Князь Ярослав был самый дерзкий в своих устремлениях, горячий и упорный в достижении задуманного. Помирившись в очередной раз с новгородцами и посадив у них своего старшего сына, семнадцатилетнего Александра, будущего преславного в веках полководца и даже святого, Ярослав занялся его свадьбой и на призывы прийти с воинством на Сить никак не откликался, тая ли обиду, показывая ли неповиновение иль ожидая, пока проймет Юрия как следует: хорошо ли без помощи-то родственной? Ярослава порицали князья, бояре и простые ратники, но все-таки верили и надеялись: вот-вот придет.
Константиновичи поместились в одном шатре посередине стана, неподалеку от великого князя. Они всегда были привязаны друг к другу, а теперь особенно, и чувства младших братьев к Васильку сделались как бы и сыновними, потому что он один из них хранил смутные воспоминания о их семье, о родителях. Его походом на Калку братья гордились больше, чем он сам. Марию, жену его, рассеянную, погруженную в свои мысли женщину, любили почтительно и хоть неуклюже от смущения, но всегда это ей выражали.
Оба младшие были похожи: толстолицы и беловолосы, а Василько наособину: ярко-синего блеска глаза и власы темно-русы не распадались на обе стороны по вискам, а тугими волнами лежали на плечах.

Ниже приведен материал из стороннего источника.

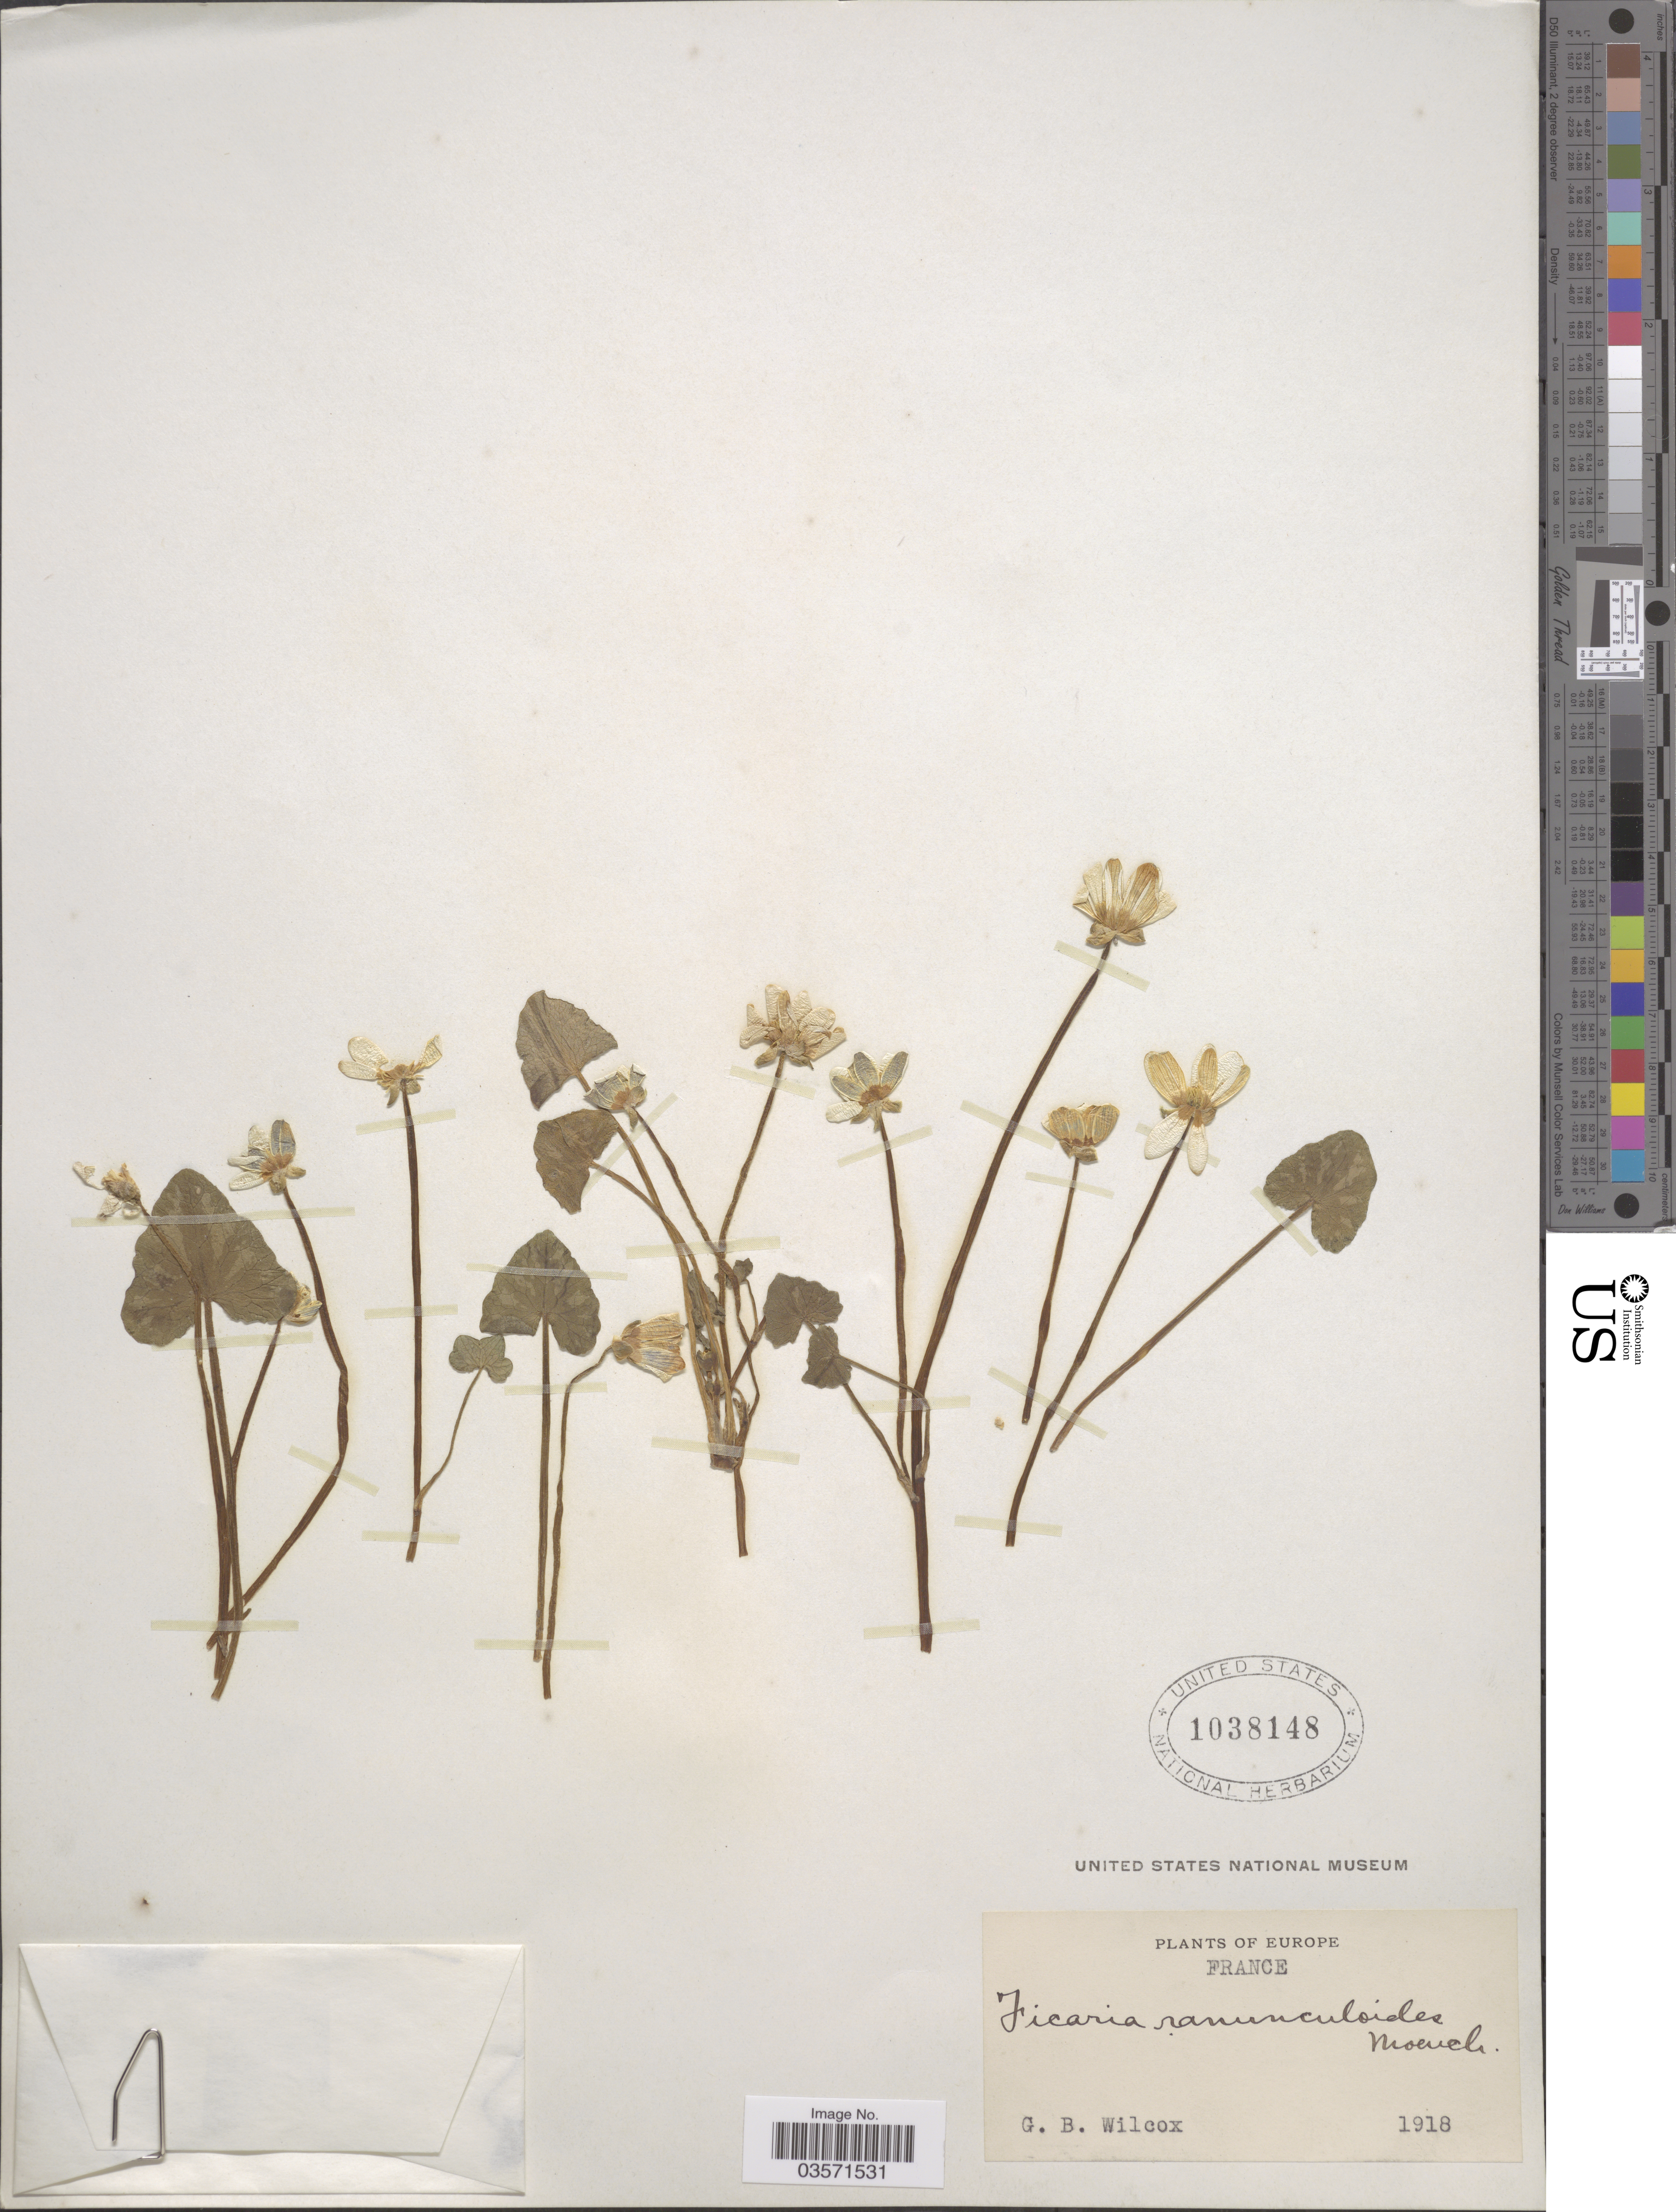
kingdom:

Когда родственницы впрямую говорили, а молодые боярыни иносказательно намекали на его притягательную красоту, Василько отвечал с улыбкой:
— Славу честнее иметь, чем красоту личную. Слава в веках пребывает, а лицо по смерти увядает.
Искусительницы только вздыхали на это и умолкали.
Но и славы он не искал, не мечтал о ней. В ощущении силы своей был он спокоен и добр, любил Марию и сыновей, свою отчину — город Ростов с его соборами, монастырями, торговыми рядами и посадами, тихое светлое озеро Неро, бескрайнее, всегда полное отразившихся в нем облаков-кораблей. Как нигде, были кроткими здесь медленно потухающие закаты, тихими румяные утра, ласково шептались дожди, безгрешно и чисто падали снега.